A project I’ve been working on required a random selection of postings to be shown to users. The entries were to be drawn from a larger list : a cache of references to posts held in memory.

My first effort at the selection code simply copied the original list, shuffled it, then selected the first ‘n’ entries (where ‘n’ is the number of required postings). A colleague remarked that this was hardly an optimal use of time or memory. So I decided to write a a general-purpose function to select ‘n’ unique entries from a list of ‘m’ entries – using as little memory and processing time as possible.

## A naive solution

The most obvious solution to the problem is to repeatedly draw random entries from 0.. n of the list. To reduce the repeats, keep a record of the indices of the random entries already selected. Then, as each new item is selected, the existing list is checked to see if the entry was already taken.

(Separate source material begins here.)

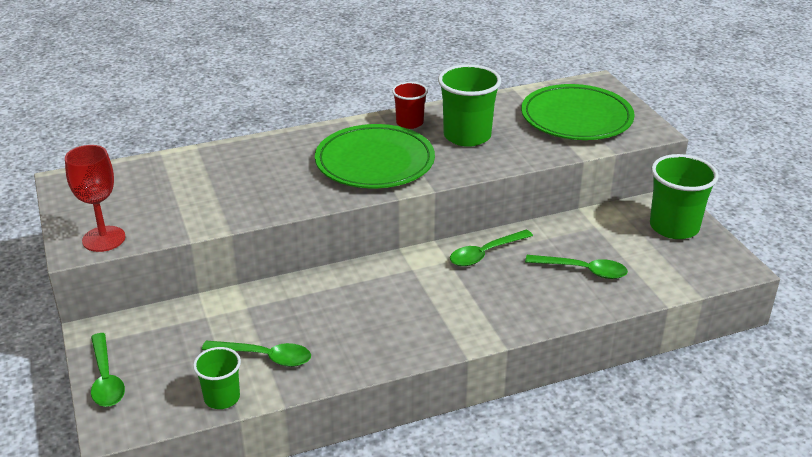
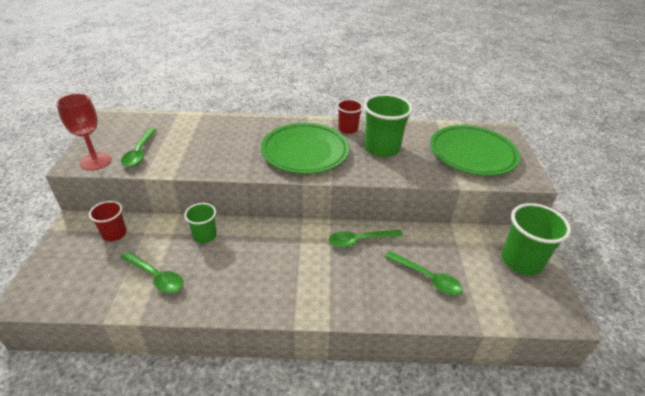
camera: 20 degrees right, 5 degrees up
(106, 379) = (50, 259): green spoon -> green spoon (140, 152)
(167, 329) = (114, 234): none -> red cup
(222, 398) = (105, 301): green cup -> green cup (205, 235)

The problem with this is that as more entries are selected the likelihood of such a collision increases. The execution time of the function cannot therefore be predicted. In some cases where the number to select was very large this could make the function quite slow. You could speed it by using different containers and such, but a better approach seems to be avoid collisions in the first place.

Consider a case of selecting five random entries from a list of ten. The first entry index can be found by picking a random number between zero and nine. When making the second selection however there are now only nine remaining unselected entries. So if we pick from zero to eight, then find a way of converting this number (the index of *unused entries*) into a full source table index, we have avoided the possibility of collision altogether.

## The method

My solution calls for items chosen using a random number generated between 0 and m-c where ‘c’ is the number of already selected items. This represents the relative index of *unchosen* entries, not the actual entries themselves. This number is then converted into the actual entry index by an algorithm.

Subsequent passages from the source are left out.